Maryland Gov. Martin O'Malley has issued his version of the state’s congressional redistricting map, making only minor changes to the one submitted to him earlier this month by his five-person advisory committee.

“After serious consideration and a review of all input from citizens across the state and discussions with members of our congressional delegation and the General Assembly, I will be submitting a proposed map, substantially similar to the map developed by the Governor’s Redistricting Advisory Committee, for consideration during the start of [the Assembly’s] special session on Monday,” Mr. O'Malley said Saturday.

The map keeps two black-majority districts and targets a GOP Rep. Roscoe Bartlett, seeking an 11th term in the 6th congressional district, in Western Maryland.

“I’d like to thank the committee for its hard work throughout this process, as well as the citizens who have submitted their comments and suggestions and all of the members of the General Assembly,” said Mr. O'Malley, Democrat. “I am looking forward to working with our legislature next week as we ensure that every citizen is fairly and accurately represented.”

The map restores some of the current 6th district and some of the 8th district. But Joseph Bryce, O'Malley’s chief legislative officer, described the changes as marginal.

“If you held them up side-by-side, I doubt you would be able to pick the changes,” he told reporters after a meeting of the Black Legislative Caucus, which met to discuss the map.

The changes are expected to make the 6th district more competitive for a Democrat. The 8th district is represented by Democratic Rep. Christopher Van Hollen. Democrats hold a 6-2 advantage over Republicans in Maryland’s House delegation.

Democrat Rep. Donna Edward, 4th congressional district, went public last week over concerns that efforts by the Democratic governor and Democrat-controlled Assembly to take Mr. Bartlett’s seat by splitting other districts has weakened the minority votes. She was joined by Democratic lawmakers in Montgomery County who said expressed similar concerns.

The advisory panel also recommended significant changes to Ms. Edward’s district. The change eliminates Montgomery County from the congresswoman’s district. Ms. Edwards is one of two black representatives in Maryland’s congressional delegation. Rep. Elijah Cummings, a Baltimore Democrat, is the other.

Critics of the advisory panel’s recommended map also have argued that the growth of Maryland’s minority population over the past decade means that the state should have three majority-minority congressional districts. But that could have meant significant changes to the districts of Democratic incumbents such as U.S. Rep. Steny Hoyer, a member of the House Democratic leadership.

Ms. Edwards discussed her concerns before the state’s Legislative Black Caucus in Annapolis.
The caucus delayed a vote on whether to support the plan until Monday.
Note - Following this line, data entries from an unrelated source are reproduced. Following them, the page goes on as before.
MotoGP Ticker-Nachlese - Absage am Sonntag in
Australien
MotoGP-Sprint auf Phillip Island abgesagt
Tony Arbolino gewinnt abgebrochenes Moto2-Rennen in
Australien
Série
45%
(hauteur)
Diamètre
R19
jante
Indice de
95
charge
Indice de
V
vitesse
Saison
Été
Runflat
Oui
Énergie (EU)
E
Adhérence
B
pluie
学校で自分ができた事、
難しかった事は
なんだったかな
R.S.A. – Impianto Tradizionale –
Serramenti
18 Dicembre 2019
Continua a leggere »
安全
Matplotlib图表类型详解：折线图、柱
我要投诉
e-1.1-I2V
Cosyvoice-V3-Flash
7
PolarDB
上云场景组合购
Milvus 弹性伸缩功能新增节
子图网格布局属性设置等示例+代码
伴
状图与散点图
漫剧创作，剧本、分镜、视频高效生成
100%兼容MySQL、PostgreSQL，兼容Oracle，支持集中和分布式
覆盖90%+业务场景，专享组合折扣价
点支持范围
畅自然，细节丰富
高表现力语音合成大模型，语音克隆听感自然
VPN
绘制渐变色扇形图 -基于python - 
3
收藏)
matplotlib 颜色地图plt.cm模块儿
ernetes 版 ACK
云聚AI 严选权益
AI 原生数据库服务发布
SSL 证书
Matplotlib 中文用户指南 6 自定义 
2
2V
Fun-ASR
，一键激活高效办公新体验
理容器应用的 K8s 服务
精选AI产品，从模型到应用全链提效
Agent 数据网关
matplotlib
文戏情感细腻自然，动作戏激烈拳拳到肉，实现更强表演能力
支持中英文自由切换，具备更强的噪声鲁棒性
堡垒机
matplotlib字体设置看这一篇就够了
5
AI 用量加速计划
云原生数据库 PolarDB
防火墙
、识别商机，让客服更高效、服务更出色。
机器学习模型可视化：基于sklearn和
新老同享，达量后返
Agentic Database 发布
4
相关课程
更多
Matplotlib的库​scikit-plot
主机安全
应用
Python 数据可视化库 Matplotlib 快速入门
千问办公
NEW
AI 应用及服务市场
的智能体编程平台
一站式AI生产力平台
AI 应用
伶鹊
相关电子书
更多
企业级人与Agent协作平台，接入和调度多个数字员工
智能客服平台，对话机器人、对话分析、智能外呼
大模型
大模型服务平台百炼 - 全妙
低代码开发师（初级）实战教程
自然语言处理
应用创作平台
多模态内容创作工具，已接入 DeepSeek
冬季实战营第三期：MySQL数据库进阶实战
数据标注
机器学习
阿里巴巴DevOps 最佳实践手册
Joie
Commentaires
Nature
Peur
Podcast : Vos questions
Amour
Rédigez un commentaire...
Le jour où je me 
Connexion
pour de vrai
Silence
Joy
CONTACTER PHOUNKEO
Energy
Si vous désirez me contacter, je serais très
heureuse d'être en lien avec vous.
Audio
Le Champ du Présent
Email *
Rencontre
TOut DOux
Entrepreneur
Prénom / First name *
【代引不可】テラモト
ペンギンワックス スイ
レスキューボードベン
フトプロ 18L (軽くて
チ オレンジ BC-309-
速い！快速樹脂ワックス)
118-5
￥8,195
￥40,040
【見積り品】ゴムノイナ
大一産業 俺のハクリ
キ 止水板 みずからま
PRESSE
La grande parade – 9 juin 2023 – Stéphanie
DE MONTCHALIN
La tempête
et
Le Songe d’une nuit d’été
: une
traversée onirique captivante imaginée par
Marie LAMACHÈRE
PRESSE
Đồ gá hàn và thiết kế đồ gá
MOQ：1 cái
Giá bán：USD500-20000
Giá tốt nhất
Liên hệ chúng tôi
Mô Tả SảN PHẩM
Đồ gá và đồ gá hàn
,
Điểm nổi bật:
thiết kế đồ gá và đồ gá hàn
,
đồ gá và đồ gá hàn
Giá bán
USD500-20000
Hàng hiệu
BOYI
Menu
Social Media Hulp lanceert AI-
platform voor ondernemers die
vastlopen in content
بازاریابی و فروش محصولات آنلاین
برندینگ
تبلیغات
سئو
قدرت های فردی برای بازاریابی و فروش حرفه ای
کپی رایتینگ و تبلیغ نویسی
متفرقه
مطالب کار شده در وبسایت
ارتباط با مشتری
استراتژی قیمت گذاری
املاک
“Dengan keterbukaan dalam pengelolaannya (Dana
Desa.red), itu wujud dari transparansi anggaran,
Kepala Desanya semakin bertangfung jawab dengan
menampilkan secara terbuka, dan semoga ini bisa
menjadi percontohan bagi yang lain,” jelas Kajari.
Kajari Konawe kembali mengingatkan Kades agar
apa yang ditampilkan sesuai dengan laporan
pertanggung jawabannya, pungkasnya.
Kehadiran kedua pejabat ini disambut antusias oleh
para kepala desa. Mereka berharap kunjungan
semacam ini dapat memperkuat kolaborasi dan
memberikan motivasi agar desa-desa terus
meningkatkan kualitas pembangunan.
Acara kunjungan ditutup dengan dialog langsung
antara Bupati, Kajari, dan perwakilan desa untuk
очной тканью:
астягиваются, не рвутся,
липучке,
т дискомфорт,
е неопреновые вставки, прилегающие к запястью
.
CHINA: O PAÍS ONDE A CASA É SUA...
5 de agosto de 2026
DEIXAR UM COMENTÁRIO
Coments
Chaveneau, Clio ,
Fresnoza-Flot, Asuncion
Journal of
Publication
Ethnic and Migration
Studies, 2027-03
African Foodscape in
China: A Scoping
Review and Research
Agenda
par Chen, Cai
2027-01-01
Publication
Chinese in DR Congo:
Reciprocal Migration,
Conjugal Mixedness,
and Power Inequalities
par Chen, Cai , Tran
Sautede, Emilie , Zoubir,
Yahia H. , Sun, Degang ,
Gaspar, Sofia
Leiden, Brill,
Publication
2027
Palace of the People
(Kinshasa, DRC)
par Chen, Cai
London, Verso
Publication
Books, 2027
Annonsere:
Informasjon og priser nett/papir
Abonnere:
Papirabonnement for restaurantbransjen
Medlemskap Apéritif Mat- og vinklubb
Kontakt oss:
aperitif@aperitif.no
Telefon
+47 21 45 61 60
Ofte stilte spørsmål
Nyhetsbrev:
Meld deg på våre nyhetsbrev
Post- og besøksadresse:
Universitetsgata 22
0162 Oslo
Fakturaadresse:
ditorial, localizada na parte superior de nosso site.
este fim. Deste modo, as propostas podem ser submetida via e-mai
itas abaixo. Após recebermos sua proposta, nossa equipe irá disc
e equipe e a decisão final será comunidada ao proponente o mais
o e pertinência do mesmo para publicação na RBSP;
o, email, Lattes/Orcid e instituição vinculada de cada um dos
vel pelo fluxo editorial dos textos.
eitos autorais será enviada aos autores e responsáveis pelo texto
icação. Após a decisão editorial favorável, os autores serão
“I think the ultimate goal is just to make sure there’s African-American representation, and I think that this map addresses that, but there are some concerns about certain areas,” said state Sen. Catherine Pugh, a Baltimore Democrat who is the caucus chairwoman. She added that she wasn’t taking a position on the map yet.

Maryland’s congressional districts are being redrawn to conform with population changes in the 2010 census. Supporters of the changes say the new map reflects a demographic shift along the Interstate 270 corridor.
The special session that begins Monday is not expected to last more than several days.

This story is based in part on wire service reports.